The database table only contains the four fields that the query is attempting to insert into. For some reason I get the error: Query failed: SQLSTATE[HY093]: Invalid parameter number: parameter was not defined.
I have troubleshot by echoing the output of the foreach loops and it always returns four items, I'm not sure what parameter isn't defined. I have also played around with including the field names in the $sql string as well as not including them. Same results either way.
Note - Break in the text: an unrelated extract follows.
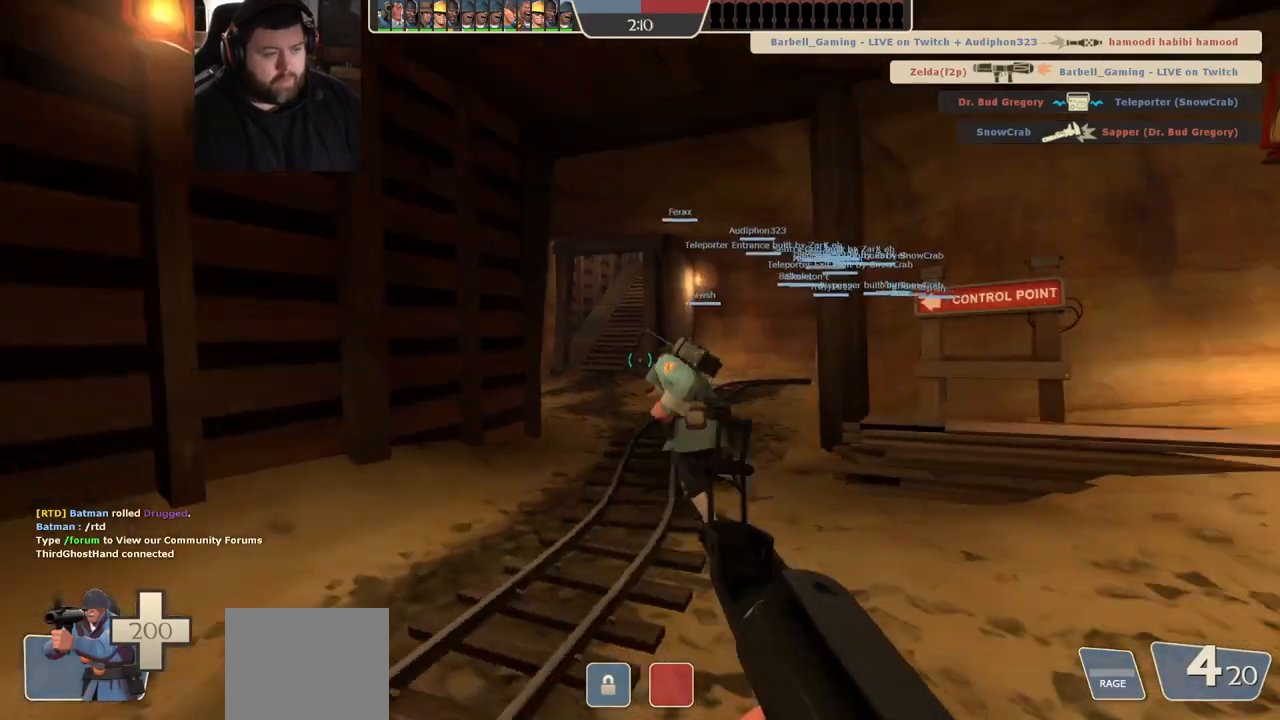
{"dt_ms": 500, "buttons": ["SQUARE"], "left_stick": "up", "right_stick": "center", "events": [[167, "SQUARE", "down"], [200, "SQUARE", "up"], [300, "SQUARE", "down"], [350, "SQUARE", "up"], [433, "SQUARE", "down"]]}
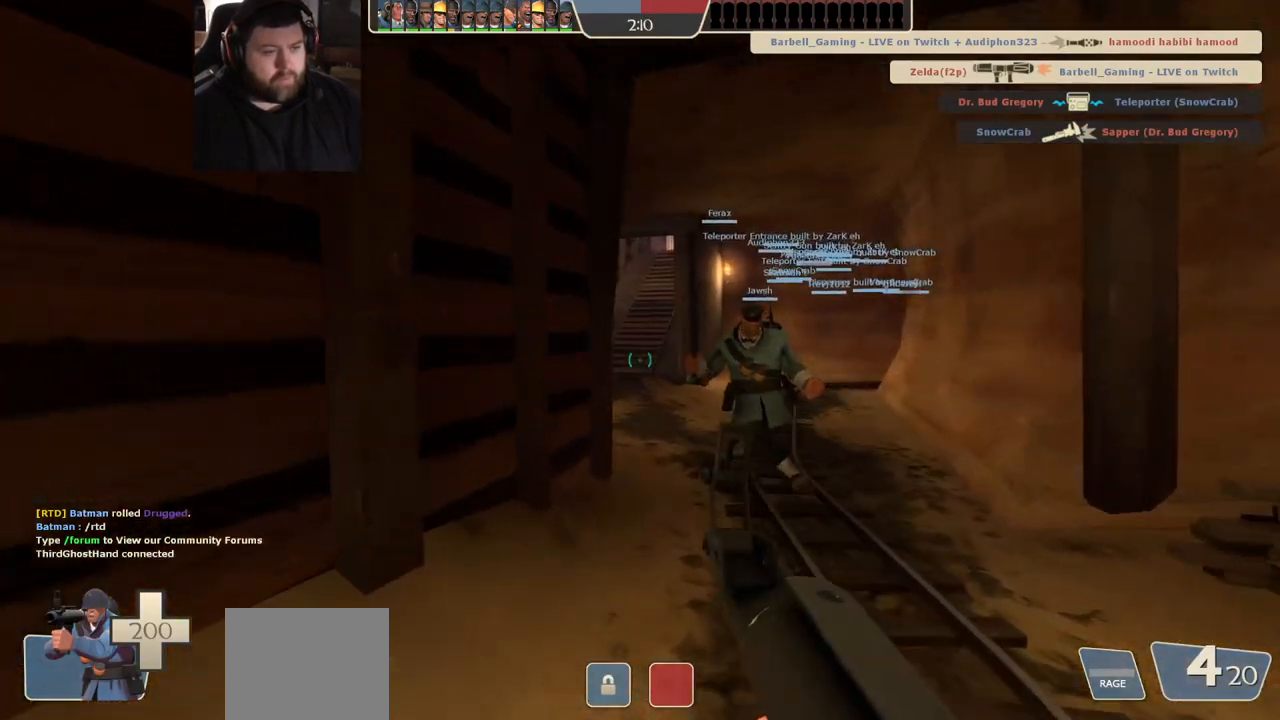
{"dt_ms": 500, "buttons": [], "left_stick": "up", "right_stick": "center", "events": [[33, "SQUARE", "up"]]}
Please help if you can.
<?php
class DB {
private $_conn;
public function openDB() {
$dsn = "mysql:host=localhost;dbname=news";
$username = "root";
$password = "password";
try {
$this->_conn = new PDO( $dsn, $username, $password );
$this->_conn->setAttribute( PDO::ATTR_ERRMODE, PDO::ERRMODE_EXCEPTION );
} catch ( PDOException $e ) {
echo "Connection failed: " . $e->getMessage();
}
}
public function closeDB() {
$this->_conn = null;
}
public function selectData( $myQuery ) {
$rows = $this->_conn->query( $myQuery );
foreach ( $rows as $row ) {
echo "Index: " . $row['id'] . "<br />";
echo "Title: " . $row['title'] . "<br />";
}
}
public function insertData( $tableName ) {
$q = $this->_conn->prepare("DESCRIBE " . $tableName);
$q->execute();
$getFields = $q->fetchAll(PDO::FETCH_COLUMN);
$dbFieldCount = count( $getFields );
$implodedFields = implode( ", :", $getFields );
//$sql = "INSERT INTO " . $tableName . " ( " . implode( ", ", $getFields ) . " ) VALUES ( :" . $implodedFields . " )";
$sql = "INSERT INTO " . $tableName . " VALUES ( :" . $implodedFields . " )";
echo "$sql<br />";
try {
$insert = $this->_conn->prepare( $sql );
foreach ( $getFields as $dbKey => $dbValue ) {
foreach( $_POST as $formKey => $formValue ) {
if ( $dbValue == 'id' ) {
$insert->bindValue( '\":' . $dbValue . '\"', null, PDO::PARAM_INT );
echo "$dbValue<br />";
break;
} else if ( is_int( $formValue ) && $dbValue == $formKey ) {
$insert->bindValue( '\":' . $dbValue . '\"', $formValue, PDO::PARAM_INT );
echo "$formValue<br />";
break;
} else if ( is_string( $formValue ) && $dbValue == $formKey ) {
$insert->bindValue( '\":' . $dbValue . '\"', $formValue, PDO::PARAM_STR );
echo "$formValue<br />";
break;
}
}
}
$insert->execute();
} catch ( PDOException $e ) {
echo "Query failed: " . $e->getMessage();
}
}
}
?>
<!DOCTYPE html>
<html>
<head>
<meta http-equiv="Content-Type" content="text/html; charset=UTF-8">
<title></title>
</head>
<body>
<?php
if ($_POST) {
$conn = new DB();
$conn->openDB();
$conn->insertData( 'login' );
$conn->closeDB();
}
?>
<form action="#" method="POST" name="register">
<label for="username">Username</label><br />
<input type="text" id="username" name="username"><br />
<label for="password">Password</label><br />
<input type="password" id="password" name="password"><br />
<label for="email">Email Address</label><br />
<input type="text" id="email" name="email"><br />
<input type="submit" value="Submit" />
</form>
</body>
</html>
$sql = "INSERT INTO " . $tableName . " VALUES ( :" . $implodedFields . " )";
Here you're adding all columns into your SQL statement, but later you only add values that are sent when the form is submitted. It's possible that you have columns in your database that aren't in the form, so you're coming up with a statement like:
INSERT INTO someTable VALUES (:id, :value1, :value2)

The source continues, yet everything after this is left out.